We all remember our first day of school – the excitement and fear of stepping into an educational journey that can set us up for life.
Research suggests that good transitions in and out of early childhood education can lead to good life outcomes for a person.
Emeritus professor from the University of Strathclyde in Glasgow, Aline-Wendy Dunlop, who visited New Zealand last year, said all the literature, including psychological and offending literature, shows that if things are going well for a person by the time they hit 25, then it is possible to attribute life success to a good early childhood experience.
The University of Auckland’s Growing Up in New Zealand longitudinal study found the most common difficulties for a child starting primary school include adapting to a new routine, being separated from family and getting used to new rules.
‘Ready for Big School’ has been created to ease the transition from early childhood education to primary school by using role-play to explore the idea of going to school for the first time.
Tutagalevao said he designed the app to help boost a child’s confidence to practise routines and become familiar with what to expect when they attend full-time school.
“I wanted to provide a simple and interactive way to help children get the best start with transitioning to primary school: focusing on routines and self-help skills, matching, recognising colours, letters, shapes, counting and emotions.
“This is a game changer to empower and boost a child’s confidence to become a more settled and school-ready child to what will be a lifetime of learning, help reduce a busy parent’s anxiety and complement many school readiness programmes throughout the world”.
Children might only attend a few school visits to get used to the school environment and observe but they’re not practising situations, he said.
“I believe that the more toddlers and preschoolers and new entrants use this app, the more it will boost their confidence in knowing what to expect when they start school.
“I’m excited about the potential growth of the app here in New Zealand and in other countries. The app is truly multicultural and is available in Hindi, Mandarin, Spanish, Portuguese, Arabic, English and Te Reo Maori with more languages to come.

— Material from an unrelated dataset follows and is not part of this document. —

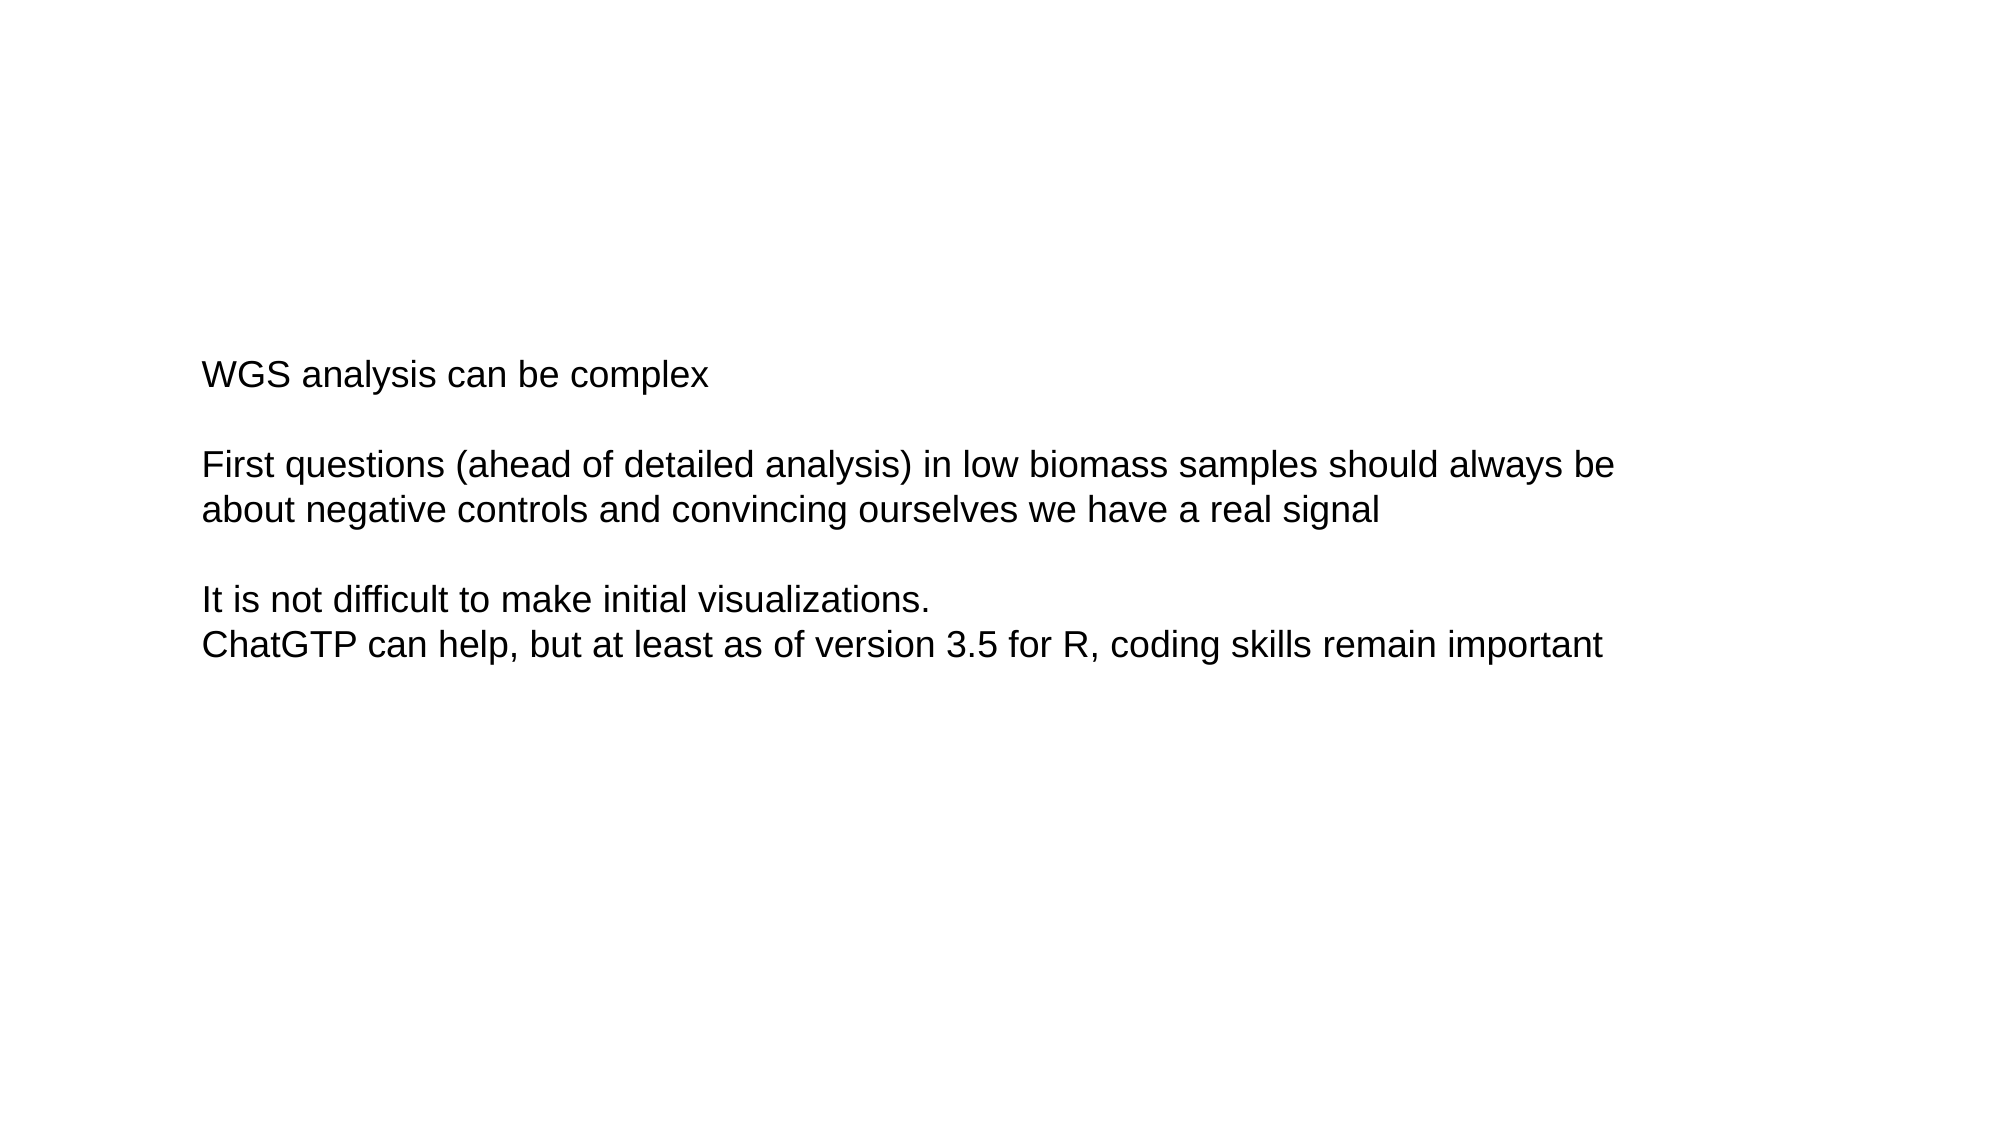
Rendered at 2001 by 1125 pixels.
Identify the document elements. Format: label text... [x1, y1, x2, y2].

“This will benefit new immigrant families with preschoolers here in New Zealand.”
The app is not just about educating children but also keeping cultures and languages alive to support communities and increase awareness of cultural diversity, he said.

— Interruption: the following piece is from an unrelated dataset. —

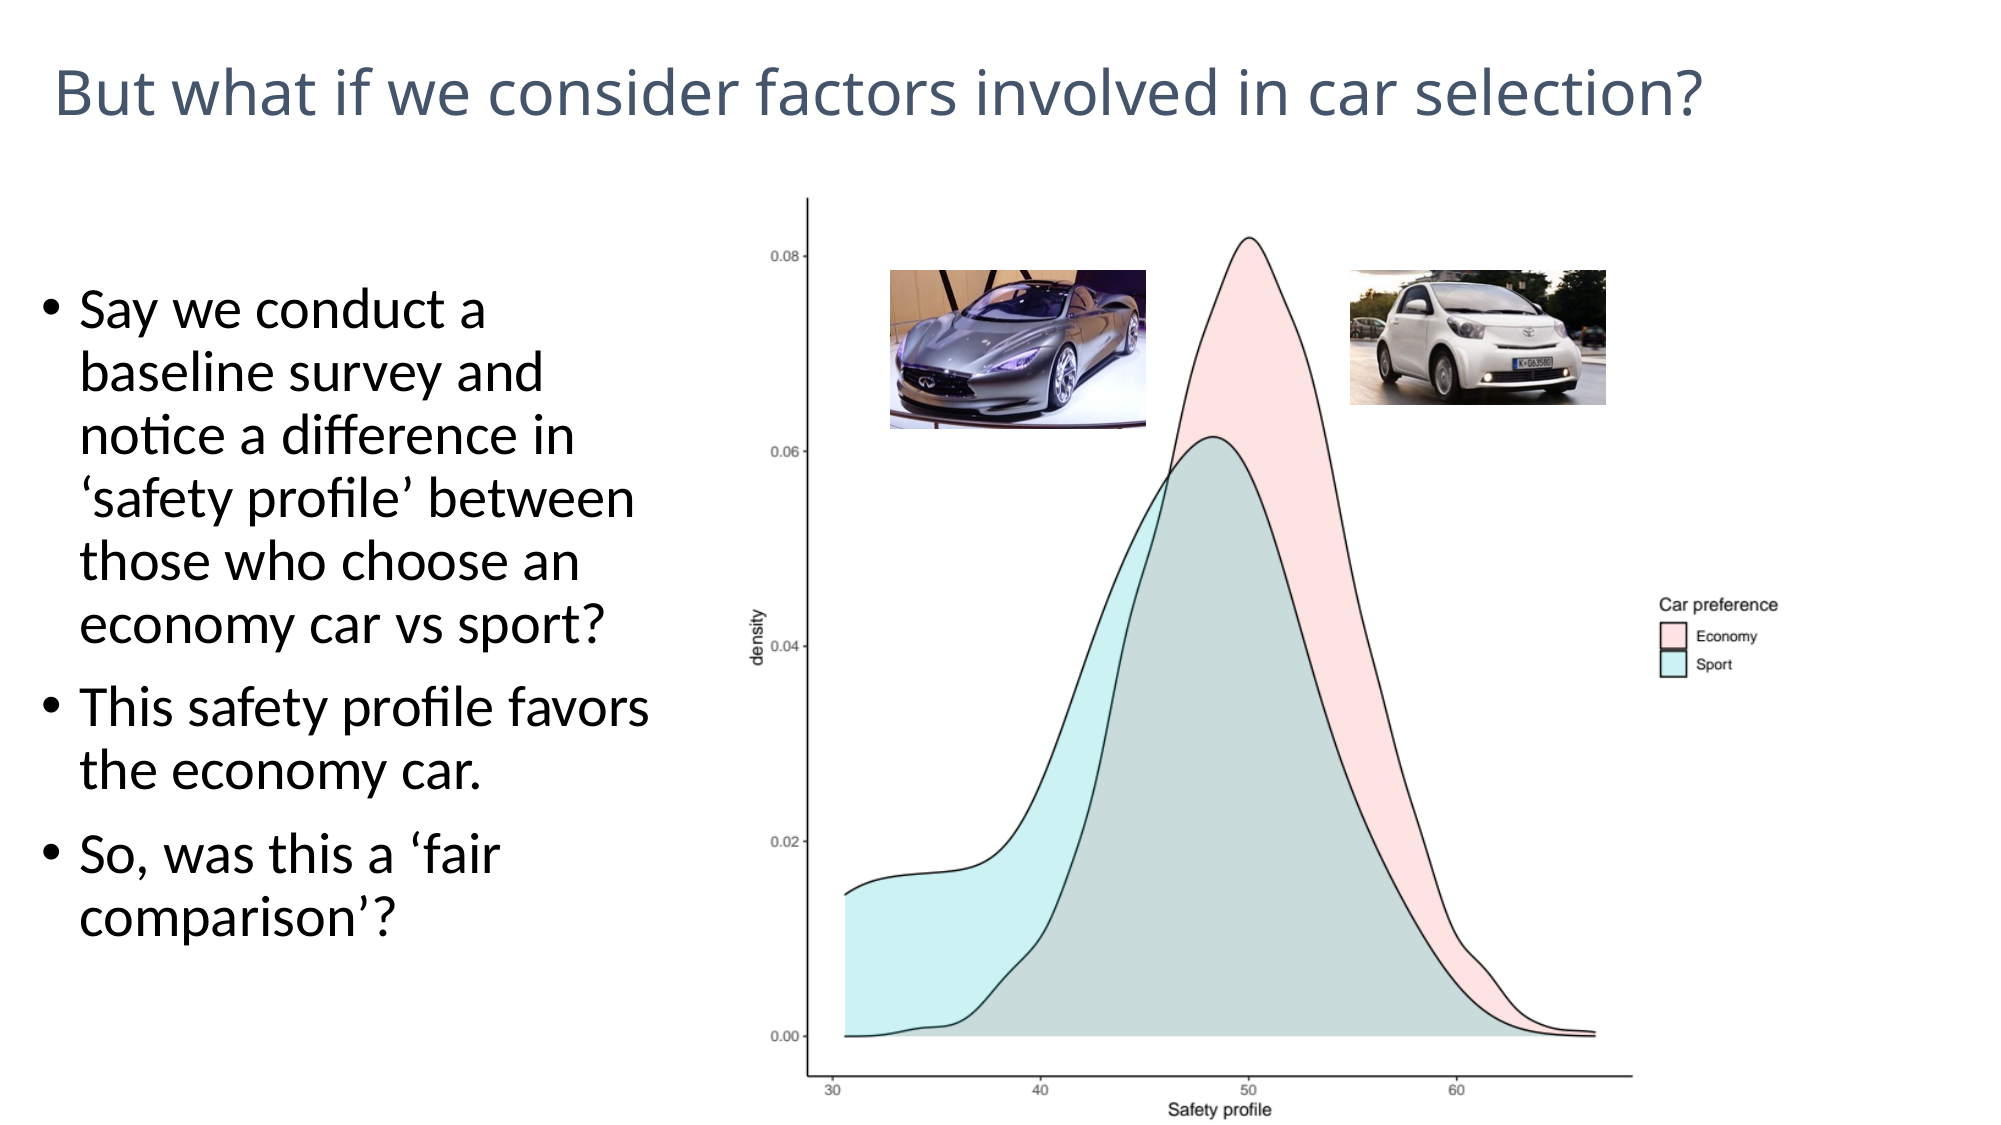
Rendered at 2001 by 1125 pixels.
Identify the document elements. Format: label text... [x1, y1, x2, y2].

It is also aimed at helping children with Autistic Spectrum Disorder (ASD) by providing audio and visual cues to help children with sensory and visual needs understand transitioning to school better.
‘Ready for Big School’ is the first ever social story learning app tool to help preschoolers stimulate and practise going to school for the first time by combining all necessary skills for them to be school ready, Tutagalevao said.
It covers concepts such as confidently approaching tasks and morning routines, following instructions, forming friendships, working in groups, being courageous in trying new things, coping with emotions and learning about words and numbers.
The app, for children aged two to five, was launched on Google Play Store and App Store earlier this year.